Benutze den Baustein MC_MoveAbolute und übergebe ihm die jeweiligen werte.
Bloß leider klappt es nicht wie ich es mir vorgestellt habe.

hat da jemand einen besseren lösungansatz???


----------



## Larry Laffer (10 März 2011)

Was klappt denn nicht (wie du es dir vorgestellt hast) ?
Bzw. was macht es denn ?


----------



## Scholz (10 März 2011)

Die positionen werden abgefahren aber nicht in einer sekunde.
dementsprechend stimmt meine kurve im scope nicht der vorgebenen überein.

da die kurve in 100 werte aufgeteilt ist muss der motor alle 10ms die neue position anfahren. da ist schon das erste problem. das zweite problem ist wenn ich dem baustein die geschwindigkeiten übergebe dauert es noch länger. da an einigen punkten die geschwindigkeit nahezu null.


----------



## trinitaucher (10 März 2011)

MC_MoveAbsolute bringt dir nichts. Der ist nur für Fahrten von A nach B mit einmalig festgelegten Parametern.

Wenn du Position, Geschwindigkeit und Beschleunigung hast, probier mal die externe Sollwertgenerierung:
http://infosys.beckhoff.de/index.ph.../html/tcsampleptp_extsetpointgen.htm&id=18195
(ich selsbt hab damit aber noch keine Erfahrungen)


----------



## Scholz (10 März 2011)

ah ok, das schaut schon besser aus.

danke für die info


----------



## Larry Laffer (10 März 2011)

... so,wie ich dein Diagramm auslege, müßte die Geschwindigkeit und die Beschleunigung für deine Achse für alle Punkte gleich (also konstant) sein. Beide sollten auch relativ hoch angesetzt sein.

Wenn deine Achse die Profilkurve abfährt dann kann deine Bausteinwahl ja wohl so schlecht nicht sein.

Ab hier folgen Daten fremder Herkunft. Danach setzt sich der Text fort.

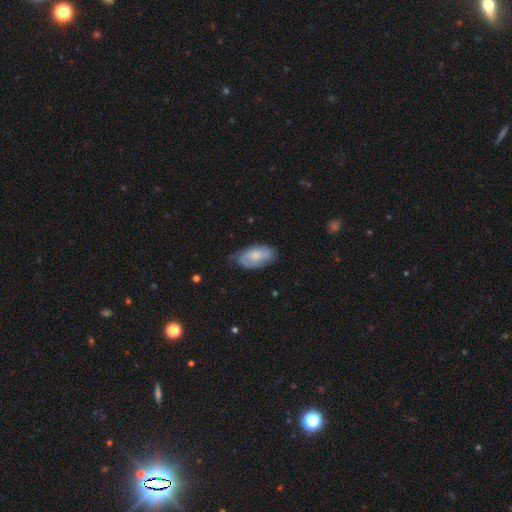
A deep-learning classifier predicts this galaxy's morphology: type=featured or disk (49%); merging=none (64%).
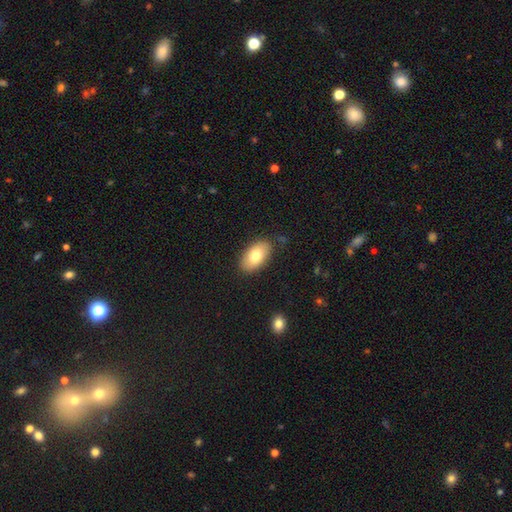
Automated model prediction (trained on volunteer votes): smooth 76%, featured or disk 18%, star or artifact 7%. Down the decision tree: how rounded — in between (93%); merging — none (84%).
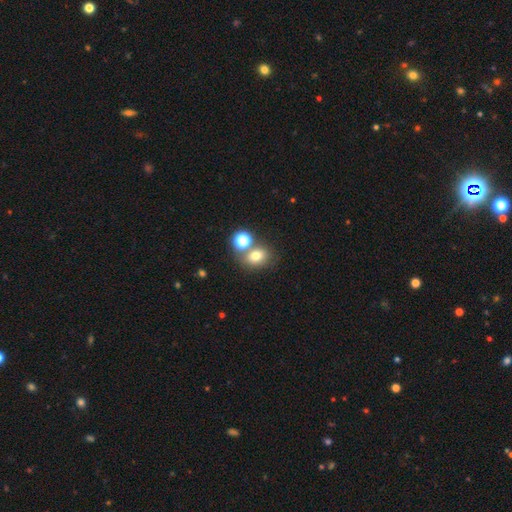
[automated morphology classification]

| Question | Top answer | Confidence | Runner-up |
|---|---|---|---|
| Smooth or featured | smooth | 73% | star or artifact (16%) |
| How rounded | round | 55% | in between (44%) |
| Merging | none | 58% | merger (28%) |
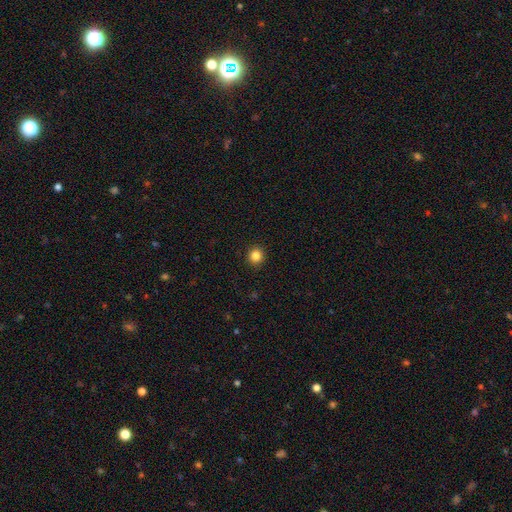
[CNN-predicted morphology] A smooth galaxy with no disk features (84%) that is round (92%).

Vote fractions:
- Smooth or featured? smooth: 84% / star or artifact: 12% / featured or disk: 4%
- How rounded? round: 92% / in between: 7% / cigar-shaped: 1%
- Merging? none: 93% / minor disturbance: 5% / major disturbance: 2% / merger: 1%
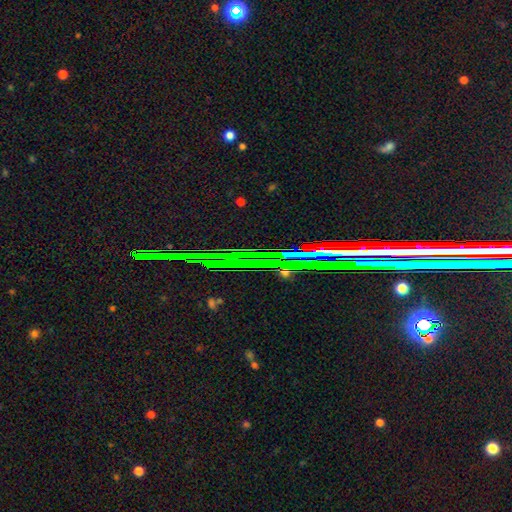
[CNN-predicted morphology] Smooth or featured?
  - star or artifact: 79% *
  - featured or disk: 12%
  - smooth: 8%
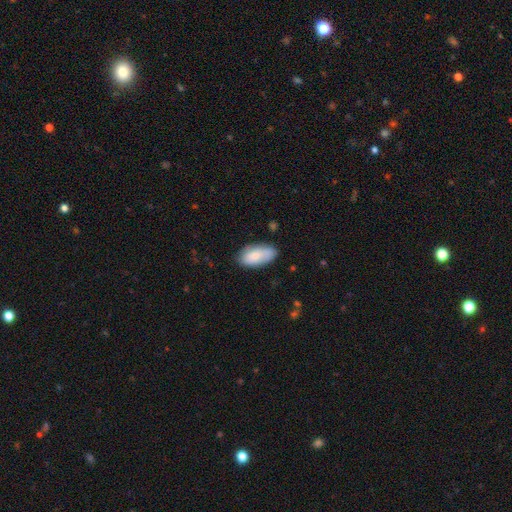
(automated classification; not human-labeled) Smooth or featured?
  - smooth: 75% *
  - featured or disk: 19%
  - star or artifact: 6%
How rounded?
  - in between: 94% *
  - cigar-shaped: 4%
  - round: 3%
Merging?
  - none: 72% *
  - minor disturbance: 22%
  - major disturbance: 4%
  - merger: 2%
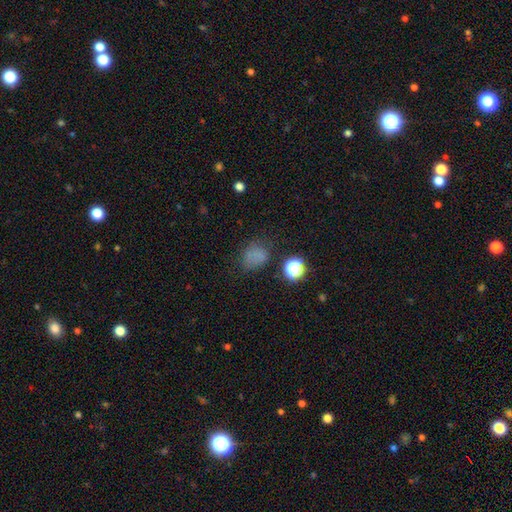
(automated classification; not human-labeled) Smooth or featured: smooth — 68% (star or artifact — 23%)
How rounded: round — 52% (in between — 47%)
Merging: none — 62% (minor disturbance — 23%)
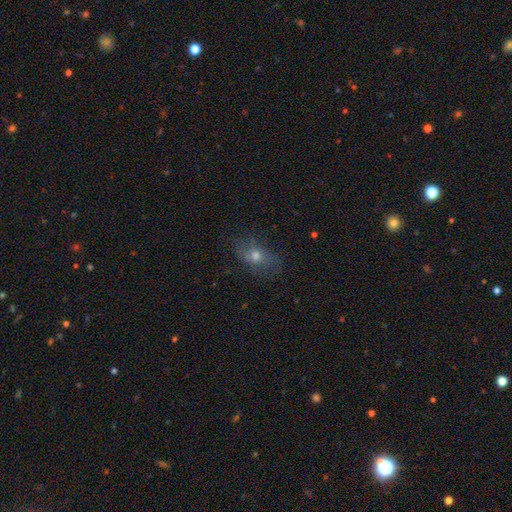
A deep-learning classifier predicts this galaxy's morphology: The model was most divided on "smooth or featured": smooth: 50%, featured or disk: 34%, star or artifact: 16%. More confident: how rounded — in between (70%); merging — none (69%).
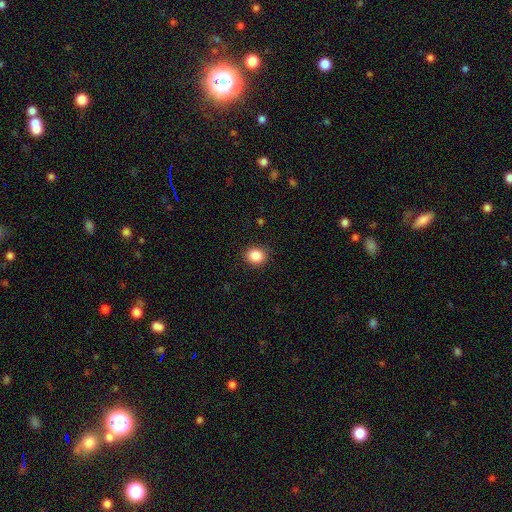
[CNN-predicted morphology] Overall: smooth (87%). How rounded: round (70%). Merging: none (89%).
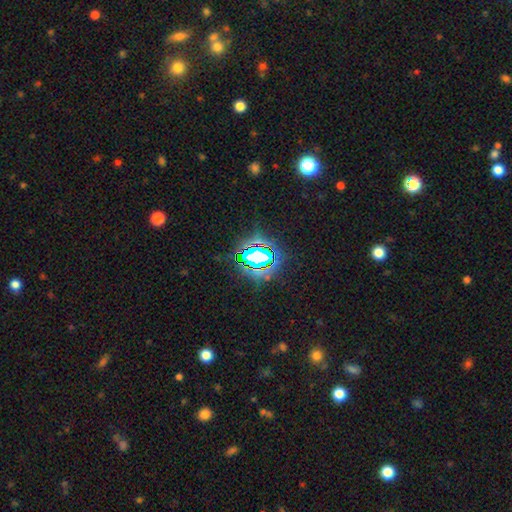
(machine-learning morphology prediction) type=star or artifact (74%).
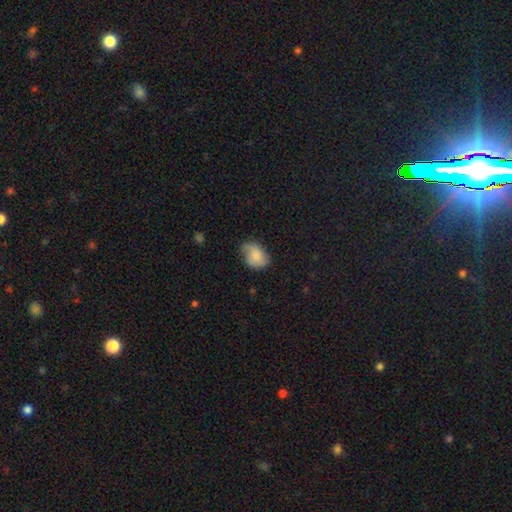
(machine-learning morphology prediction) Smooth or featured? smooth (70%)
How rounded? in between (70%)
Merging? none (55%)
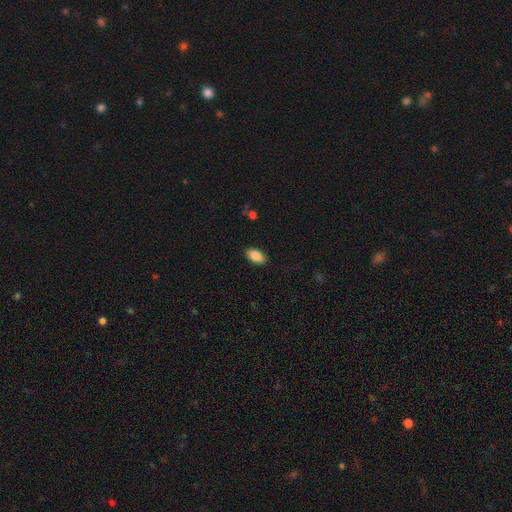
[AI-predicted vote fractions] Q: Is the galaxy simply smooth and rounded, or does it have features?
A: smooth — 87%.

Was mir etwas zu denken gibt ist, dass du schreibst, dass du die Kurve korrekt abfährst, aber zu langsam. Wie lange brauchst du denn ?
Hast du schon mal darüber nachgedacht, dass der Move-Befehl vielleicht nicht in 10 ms abzuarbeiten ist und du das Raster vielleicht einfach nur vergrößern mußt.

Gruß
Larry


----------



## bits'bytes (10 März 2011)

Hallo,

ich weiß aber nicht ob diese Möglichkeit bei deinem Servo besteht, kenne diesbezüglich nur LTI und da funktioniert sowas:

Variante eins
------------
Der Servo hat einen Mode, wo er bis zu acht Zielpositionen speichern kann. D.h. du könntest von deiner Applikation gleich 8 Positionen (und Geschw.) übergeben, für welche der Servo z.B. 80 ms benötigt. D.h man könnte dem Servo immer mehrere Positionen übergeben und hätte wahrscheinlich weniger Probleme bezüglich Übertragungs-Zeit usw.  Dazu müsste man sich dann noch was überlegen (Handshake).

Variante zwei
-------------
Du gibst deine Positionen und Geschwindigkeiten in einer Tabelle am Servo ein (dynamisch, also mit Bussystem ?) . Wenn die Tabelle fertig ist startest du die Tabellenpositionierung und die Achse läuft autonom 

bg
bb


----------



## Chräshe (10 März 2011)

Hallo Scholz,

  Arbeitest du bereits mit der „MC Library 2“? 
  Dann könnte dein Lösungsansatz funktionieren, wenn du den richtigen BufferMode verwendest.
  Wenn nicht, hilft vielleicht die Funktion MC_MoveAbsoluteOrRestart weiter.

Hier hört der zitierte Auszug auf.